Amazon Web Services (AWS), the world's largest provider of internet-based computing services, suffered an unspecified breakdown on Tuesday.

The cloud computing division is separate from Amazon.com Inc.'s shopping site.

Known as S3, Amazon's "simple storage service" provides features ranging from file sharing to web feeds.

USA Today reports:

"The outage appeared to have begun around 12:35 pm ET, according to Catchpoint Systems, a digital experience monitoring company. Operations were fully recovered by 4:49 pm ET, . The Seattle-based company did not comment on the cause of the outage.

"The most common causes of this type of outage are software related, said Lydia Leong, a cloud analyst with Gartner. "Either a bug in the code or human error. Right now we don't know what it was."

"The system that went down was the first of what now are three AWS regions in the United States. It is still the largest and is also where AWS rolls out new features, "so it's disproportionately big," she said."

AWS is a fast-growing source of revenue for Amazon and has helped transform the company into a technology platform.
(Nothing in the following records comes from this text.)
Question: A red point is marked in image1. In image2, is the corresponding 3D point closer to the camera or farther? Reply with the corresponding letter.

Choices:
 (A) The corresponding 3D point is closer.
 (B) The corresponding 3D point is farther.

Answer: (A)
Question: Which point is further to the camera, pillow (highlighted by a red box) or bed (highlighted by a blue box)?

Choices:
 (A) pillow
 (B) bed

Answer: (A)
The Associated Press reports:

"Amazon S3 stores files and data for companies on remote servers. Amazon started offering it in 2006, and it's used for everything from building websites and apps to storing images, customer data and commercial transactions.

"Anything you can think about storing in the most cost-effective way possible," is how Rich Mogull, CEO of data security firm Securosis, puts it.
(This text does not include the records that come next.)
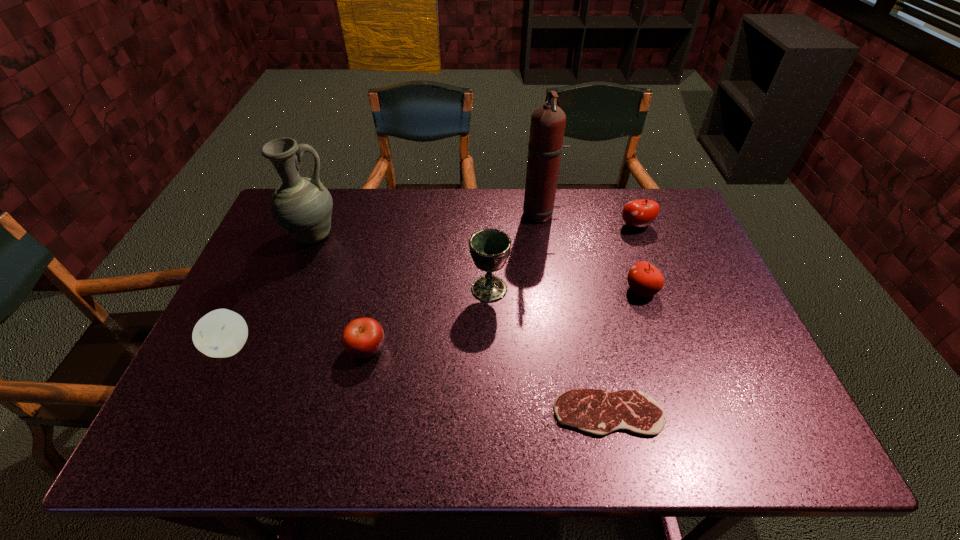
Where is `free point located 0.170m on the side of the tallest object with the label and nozzle`? This screenshot has width=960, height=540. free point located 0.170m on the side of the tallest object with the label and nozzle is located at coordinates (471, 215).

Find the location of `vacant space located 0.120m on the side of the tallest object with the label and nozzle`. vacant space located 0.120m on the side of the tallest object with the label and nozzle is located at coordinates (486, 215).

Image resolution: width=960 pixels, height=540 pixels. In order to click on free space located on the side of the tallest object with the label and nozzle in this screenshot , I will do `click(498, 215)`.

Where is `vacant space located on the handle side of the second tallest object`? vacant space located on the handle side of the second tallest object is located at coordinates (386, 236).

Locate an element on the screen. The image size is (960, 540). vacant space positioned 0.290m on the front of the chalice is located at coordinates (492, 402).

In order to click on vacant space located on the left of the farthest apple in this screenshot , I will do `click(546, 226)`.

The width and height of the screenshot is (960, 540). I want to click on vacant space located on the back of the leftmost apple, so click(276, 250).

At what (x,y) coordinates should I click in order to perform the action: click on vacant space located on the back of the third nearest apple. Please return your answer as a coordinate pair (x, y). The height and width of the screenshot is (540, 960). Looking at the image, I should click on (612, 205).

The image size is (960, 540). Identify the location of vacant space situated on the right of the second apple from left to right. (549, 348).

Find the location of a particular element. free spot located on the right of the shortest object is located at coordinates (741, 413).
"Since Amazon hasn't said exactly what is happening yet, it's hard to know just how serious the outage is. "We do know it's bad," Mogull said. "We just don't know how bad."

Forrester Research data shows that Amazon's service is significantly larger by revenue than any of its nearest rivals: Microsoft's Azure, Google's Cloud Platform and IBM.

Some analysts told The Associated Press that the Amazon outage doesn't prove there's a problem with cloud computing — it just highlights how reliable the cloud normally is.